(Beginning of Supplied material)

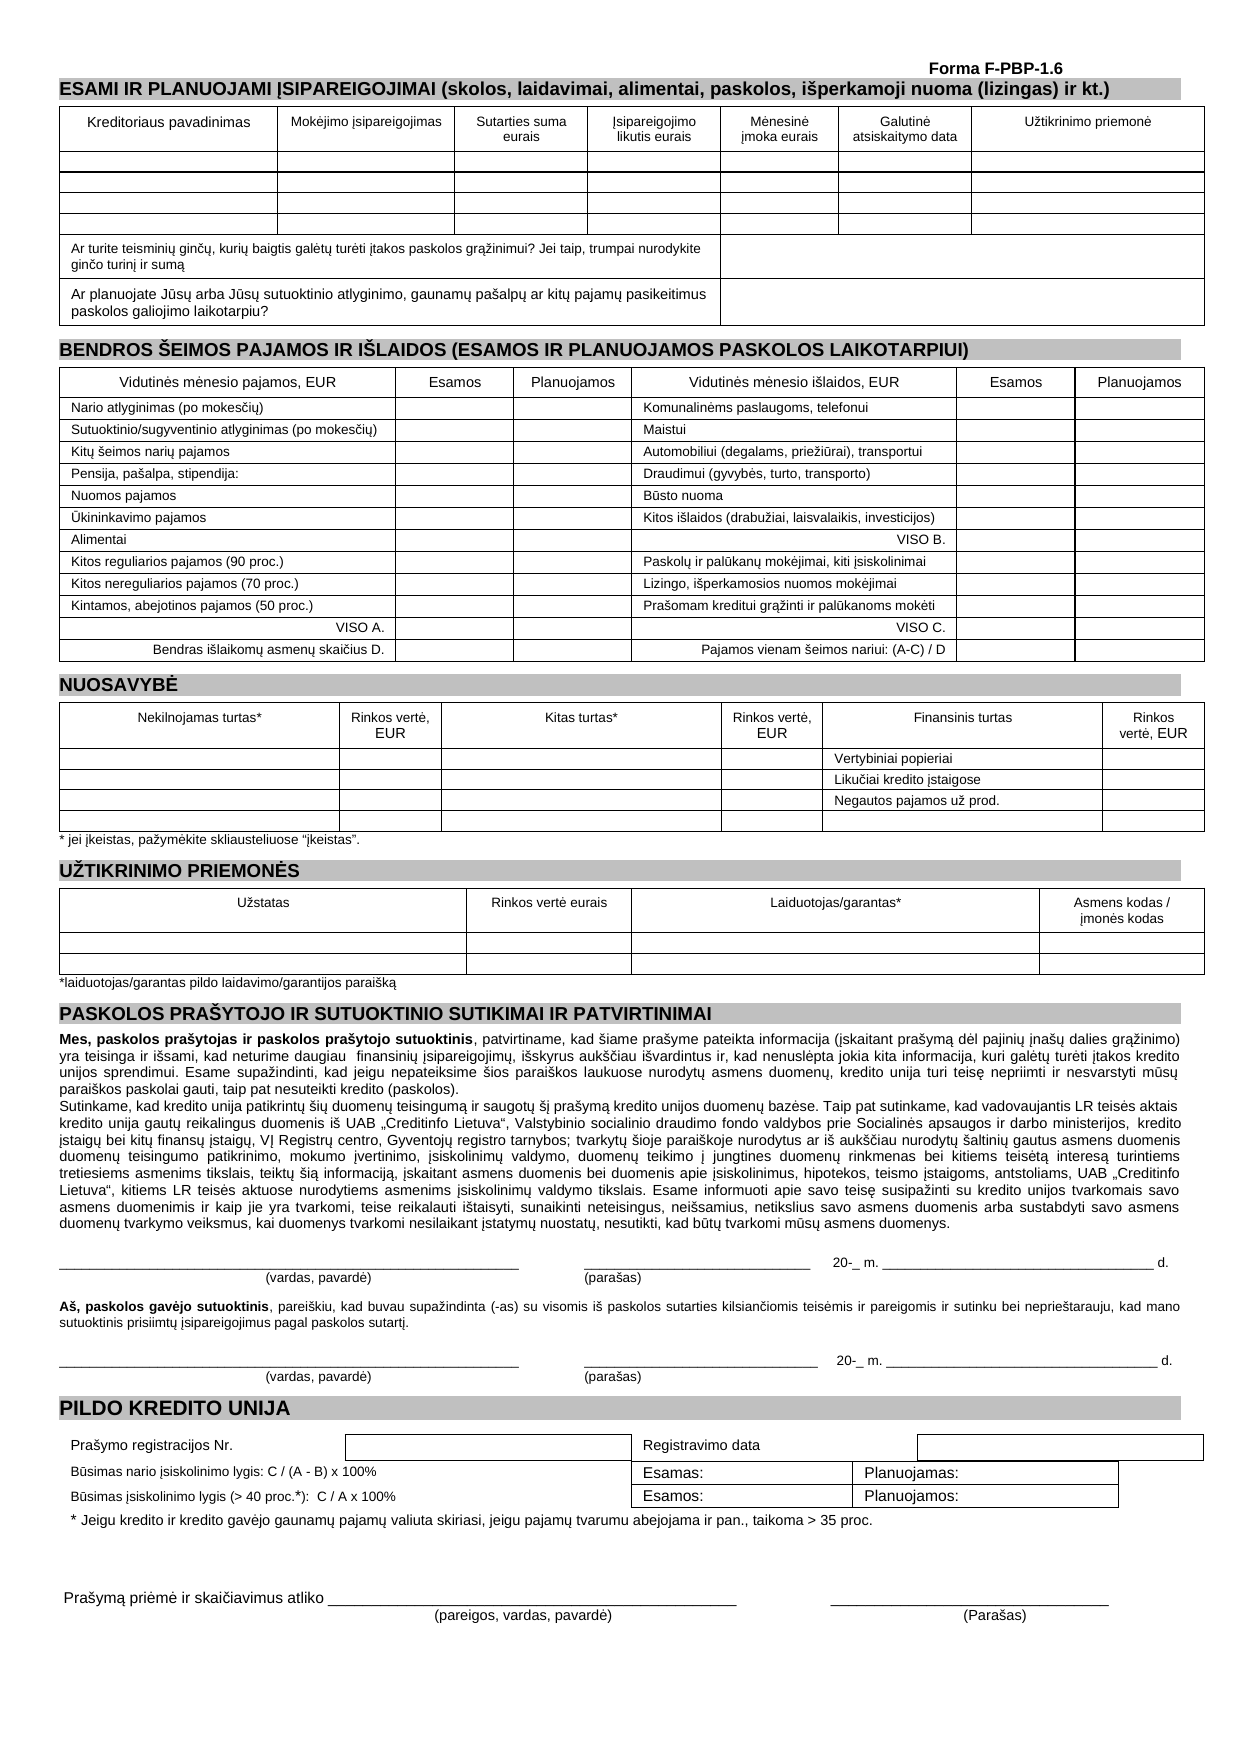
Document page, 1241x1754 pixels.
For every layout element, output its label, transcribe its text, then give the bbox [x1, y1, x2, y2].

table_cell Kitos reguliarios pajamos (90 proc.) [60, 552, 395, 573]
table_cell [1103, 811, 1204, 831]
table_header Nekilnojamas turtas* [60, 703, 339, 748]
table_cell [514, 398, 631, 419]
table_cell [278, 214, 454, 233]
table_cell [1076, 618, 1204, 639]
table_cell [514, 464, 631, 485]
table_cell [60, 173, 277, 192]
table_cell [396, 420, 513, 441]
table_cell [396, 442, 513, 463]
table_header Planuojamos [514, 368, 631, 397]
table_header Mokėjimo įsipareigojimas [278, 107, 454, 151]
table_cell [396, 618, 513, 639]
table_cell Ūkininkavimo pajamos [60, 508, 395, 529]
table_cell [721, 279, 1204, 325]
table_header [918, 1435, 1203, 1460]
table_cell Nario atlyginimas (po mokesčių) [60, 398, 395, 419]
table_cell [514, 442, 631, 463]
table_cell [632, 954, 1039, 974]
table_cell [721, 173, 838, 192]
table_cell Lizingo, išperkamosios nuomos mokėjimai [632, 574, 956, 595]
table_cell [60, 193, 277, 213]
table_cell [340, 811, 441, 831]
table_cell [823, 811, 1102, 831]
table_cell [396, 574, 513, 595]
table_cell Maistui [632, 420, 956, 441]
table_cell [957, 530, 1074, 551]
table_cell [514, 574, 631, 595]
table_cell [721, 193, 838, 213]
text PASKOLOS PRAŠYTOJO IR SUTUOKTINIO SUTIKIMAI IR PATVIRTINIMAI [59, 1003, 1181, 1024]
table_cell Ar turite teisminių ginčų, kurių baigtis galėtų turėti įtakos paskolos grąžinimui? Jei taip, trumpai nurodykite ginčo turinį ir sumą [60, 235, 720, 278]
table_cell Sutuoktinio/sugyventinio atlyginimas (po mokesčių) [60, 420, 395, 441]
table_cell Paskolų ir palūkanų mokėjimai, kiti įsiskolinimai [632, 552, 956, 573]
table_cell [60, 214, 277, 233]
table_cell [721, 152, 838, 171]
table_header Sutarties suma eurais [455, 107, 587, 151]
table_cell [957, 464, 1074, 485]
table_cell [396, 398, 513, 419]
table_cell [1040, 933, 1204, 953]
table_header Kreditoriaus pavadinimas [60, 107, 277, 151]
table_cell Esamos: [632, 1485, 852, 1507]
table_cell [957, 618, 1074, 639]
table_cell [60, 790, 339, 810]
table_cell [514, 508, 631, 529]
table_cell [839, 193, 971, 213]
table_cell [957, 486, 1074, 507]
table_header Užstatas [60, 889, 466, 932]
table_cell [957, 508, 1074, 529]
table_cell Bendras išlaikomų asmenų skaičius D. [60, 640, 395, 661]
table_cell [722, 749, 822, 768]
table_cell [278, 193, 454, 213]
table_cell [514, 596, 631, 617]
table_cell [396, 552, 513, 573]
table_cell [957, 574, 1074, 595]
text Mes, paskolos prašytojas ir paskolos prašytojo sutuoktinis, patvirtiname, kad šiame prašyme pateikta informacija (įskaitant prašymą dėl pajinių įnašų dalies grąžinimo) yra teisinga ir išsami, kad neturime daugiau finansinių įsipareigojimų, išskyrus aukščiau išvardintus ir, kad nenuslėpta jokia kita informacija, kuri galėtų turėti įtakos kredito unijos sprendimui. Esame supažindinti, kad jeigu nepateiksime šios paraiškos laukuose nurodytų asmens duomenų, kredito unija turi teisę nepriimti ir nesvarstyti mūsų paraiškos paskolai gauti, taip pat nesuteikti kredito (paskolos). [59, 1031, 1181, 1098]
table_cell VISO B. [632, 530, 956, 551]
table_cell [1076, 442, 1204, 463]
table_header Asmens kodas / įmonės kodas [1040, 889, 1204, 932]
table_cell [514, 530, 631, 551]
text (vardas, pavardė) (parašas) [59, 1368, 1181, 1384]
table_cell [972, 173, 1204, 192]
table_cell Būsimas įsiskolinimo lygis (> 40 proc.*): C / A x 100% [59, 1484, 631, 1507]
table_header [346, 1435, 631, 1460]
table_cell [1103, 770, 1204, 789]
table_cell [721, 235, 1204, 278]
table_cell [1076, 464, 1204, 485]
table_header Planuojamos [1076, 368, 1204, 397]
text Sutinkame, kad kredito unija patikrintų šių duomenų teisingumą ir saugotų šį prašymą kredito unijos duomenų bazėse. Taip pat sutinkame, kad vadovaujantis LR teisės aktais kredito unija gautų reikalingus duomenis iš UAB „Creditinfo Lietuva“, Valstybinio socialinio draudimo fondo valdybos prie Socialinės apsaugos ir darbo ministerijos, kredito įstaigų bei kitų finansų įstaigų, VĮ Registrų centro, Gyventojų registro tarnybos; tvarkytų šioje paraiškoje nurodytus ar iš aukščiau nurodytų šaltinių gautus asmens duomenis duomenų teisingumo patikrinimo, mokumo įvertinimo, įsiskolinimų valdymo, duomenų teikimo į jungtines duomenų rinkmenas bei kitiems teisėtą interesą turintiems tretiesiems asmenims tikslais, teiktų šią informaciją, įskaitant asmens duomenis bei duomenis apie įsiskolinimus, hipotekos, teismo įstaigoms, antstoliams, UAB „Creditinfo Lietuva“, kitiems LR teisės aktuose nurodytiems asmenims įsiskolinimų valdymo tikslais. Esame informuoti apie savo teisę susipažinti su kredito unijos tvarkomais savo asmens duomenimis ir kaip jie yra tvarkomi, teise reikalauti ištaisyti, sunaikinti neteisingus, neišsamius, netikslius savo asmens duomenis arba sustabdyti savo asmens duomenų tvarkymo veiksmus, kai duomenys tvarkomi nesilaikant įstatymų nuostatų, nesutikti, kad būtų tvarkomi mūsų asmens duomenys. [59, 1098, 1181, 1232]
table_cell Kitų šeimos narių pajamos [60, 442, 395, 463]
table_cell VISO A. [60, 618, 395, 639]
table_cell [1076, 420, 1204, 441]
table_cell [957, 552, 1074, 573]
table_cell [442, 770, 721, 789]
table_cell [1040, 954, 1204, 974]
table_cell Planuojamos: [853, 1485, 1118, 1507]
table_cell [442, 749, 721, 768]
table_cell [396, 464, 513, 485]
table_cell VISO C. [632, 618, 956, 639]
table_cell Kitos nereguliarios pajamos (70 proc.) [60, 574, 395, 595]
table_cell [722, 811, 822, 831]
table_cell Vertybiniai popieriai [823, 749, 1102, 768]
table_header Rinkos vertė, EUR [1103, 703, 1204, 748]
text PILDO KREDITO UNIJA [59, 1396, 1181, 1420]
table_header Kitas turtas* [442, 703, 721, 748]
table_cell [60, 770, 339, 789]
table_cell [514, 420, 631, 441]
table_cell [467, 954, 631, 974]
table_cell [396, 596, 513, 617]
table_cell [60, 933, 466, 953]
table_cell Ar planuojate Jūsų arba Jūsų sutuoktinio atlyginimo, gaunamų pašalpų ar kitų pajamų pasikeitimus paskolos galiojimo laikotarpiu? [60, 279, 720, 325]
table_header Rinkos vertė, EUR [340, 703, 441, 748]
text *laiduotojas/garantas pildo laidavimo/garantijos paraišką [59, 975, 1181, 990]
table_cell [588, 214, 720, 233]
table_cell [839, 152, 971, 171]
table_cell [396, 530, 513, 551]
table_cell [455, 152, 587, 171]
table_cell Negautos pajamos už prod. [823, 790, 1102, 810]
table_cell [957, 442, 1074, 463]
table_header Laiduotojas/garantas* [632, 889, 1039, 932]
table_cell Nuomos pajamos [60, 486, 395, 507]
table_cell [1103, 790, 1204, 810]
table_cell [1076, 398, 1204, 419]
table_cell [340, 749, 441, 768]
table_cell [588, 152, 720, 171]
text (vardas, pavardė) (parašas) [59, 1270, 1181, 1286]
table_cell Komunalinėms paslaugoms, telefonui [632, 398, 956, 419]
text UŽTIKRINIMO PRIEMONĖS [59, 860, 1181, 881]
table_cell * Jeigu kredito ir kredito gavėjo gaunamų pajamų valiuta skiriasi, jeigu pajamų tvarumu abejojama ir pan., taikoma > 35 proc. [59, 1507, 1119, 1531]
table_cell [722, 770, 822, 789]
table_cell [972, 152, 1204, 171]
table_header Registravimo data [632, 1434, 917, 1460]
table_cell [60, 152, 277, 171]
table_cell [60, 749, 339, 768]
table_cell [721, 214, 838, 233]
table_cell [839, 214, 971, 233]
table_cell [396, 640, 513, 661]
table_cell [514, 618, 631, 639]
table_cell [455, 173, 587, 192]
table_cell Būsto nuoma [632, 486, 956, 507]
table_cell Draudimui (gyvybės, turto, transporto) [632, 464, 956, 485]
text ESAMI IR PLANUOJAMI ĮSIPAREIGOJIMAI (skolos, laidavimai, alimentai, paskolos, išperkamoji nuoma (lizingas) ir kt.) [59, 78, 1181, 100]
table_header Esamos [396, 368, 513, 397]
table_cell [1076, 486, 1204, 507]
table_cell [278, 152, 454, 171]
table_header Rinkos vertė eurais [467, 889, 631, 932]
table_header Vidutinės mėnesio pajamos, EUR [60, 368, 395, 397]
table_cell Likučiai kredito įstaigose [823, 770, 1102, 789]
table_cell Prašomam kreditui grąžinti ir palūkanoms mokėti [632, 596, 956, 617]
table_cell [957, 596, 1074, 617]
table_cell Automobiliui (degalams, priežiūrai), transportui [632, 442, 956, 463]
table_cell [442, 790, 721, 810]
table_header Esamos [957, 368, 1074, 397]
text Prašymą priėmė ir skaičiavimus atliko _______________________________________________ ________________________________ [59, 1589, 1181, 1607]
table_cell [396, 508, 513, 529]
text (pareigos, vardas, pavardė) (Parašas) [59, 1607, 1181, 1624]
text * jei įkeistas, pažymėkite skliausteliuose “įkeistas”. [59, 832, 1181, 847]
table_cell Kintamos, abejotinos pajamos (50 proc.) [60, 596, 395, 617]
table_cell [340, 790, 441, 810]
table_cell [1076, 530, 1204, 551]
table_cell [455, 193, 587, 213]
table_cell [340, 770, 441, 789]
table_cell Kitos išlaidos (drabužiai, laisvalaikis, investicijos) [632, 508, 956, 529]
table_cell [957, 640, 1074, 661]
table_cell [60, 811, 339, 831]
text _____________________________________________________________ ______________________________ 20-_ m. ____________________________________ d. [59, 1254, 1181, 1270]
text NUOSAVYBĖ [59, 674, 1181, 696]
table_header Esamas: [632, 1462, 852, 1484]
table_cell [588, 193, 720, 213]
table_header Būsimas nario įsiskolinimo lygis: C / (A - B) x 100% [59, 1461, 631, 1484]
table_cell [278, 173, 454, 192]
table_cell [588, 173, 720, 192]
table_cell [514, 552, 631, 573]
table_cell [722, 790, 822, 810]
table_cell [839, 173, 971, 192]
table_header Rinkos vertė, EUR [722, 703, 822, 748]
table_cell [1103, 749, 1204, 768]
table_header Mėnesinė įmoka eurais [721, 107, 838, 151]
table_header Užtikrinimo priemonė [972, 107, 1204, 151]
table_cell [60, 954, 466, 974]
table_header Vidutinės mėnesio išlaidos, EUR [632, 368, 956, 397]
table_cell [972, 214, 1204, 233]
table_cell Alimentai [60, 530, 395, 551]
table_cell [514, 486, 631, 507]
table_cell [957, 398, 1074, 419]
text _____________________________________________________________ _______________________________ 20-_ m. ____________________________________ d. [59, 1353, 1181, 1368]
table_header Galutinė atsiskaitymo data [839, 107, 971, 151]
table_header Finansinis turtas [823, 703, 1102, 748]
table_cell Pajamos vienam šeimos nariui: (A-C) / D [632, 640, 956, 661]
text BENDROS ŠEIMOS PAJAMOS IR IŠLAIDOS (ESAMOS IR PLANUOJAMOS PASKOLOS LAIKOTARPIUI) [59, 339, 1181, 360]
table_cell [396, 486, 513, 507]
table_cell [455, 214, 587, 233]
table_cell [1076, 508, 1204, 529]
table_cell [1076, 552, 1204, 573]
table_cell [972, 193, 1204, 213]
table_cell [514, 640, 631, 661]
text Aš, paskolos gavėjo sutuoktinis, pareiškiu, kad buvau supažindinta (-as) su visomis iš paskolos sutarties kilsiančiomis teisėmis ir pareigomis ir sutinku bei neprieštarauju, kad mano sutuoktinis prisiimtų įsipareigojimus pagal paskolos sutartį. [59, 1299, 1181, 1330]
table_cell [957, 420, 1074, 441]
table_cell [467, 933, 631, 953]
table_cell [632, 933, 1039, 953]
table_cell [1076, 640, 1204, 661]
table_header Įsipareigojimo likutis eurais [588, 107, 720, 151]
table_header Planuojamas: [853, 1462, 1118, 1484]
table_cell [1076, 574, 1204, 595]
table_cell [1076, 596, 1204, 617]
table_header Prašymo registracijos Nr. [59, 1434, 345, 1460]
table_cell [442, 811, 721, 831]
table_cell Pensija, pašalpa, stipendija: [60, 464, 395, 485]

(End of Supplied material)

■ **What you should do**
Respond with one number, the count of lines in the data that hold the string "gavėjo".

■ **Result of this task**
2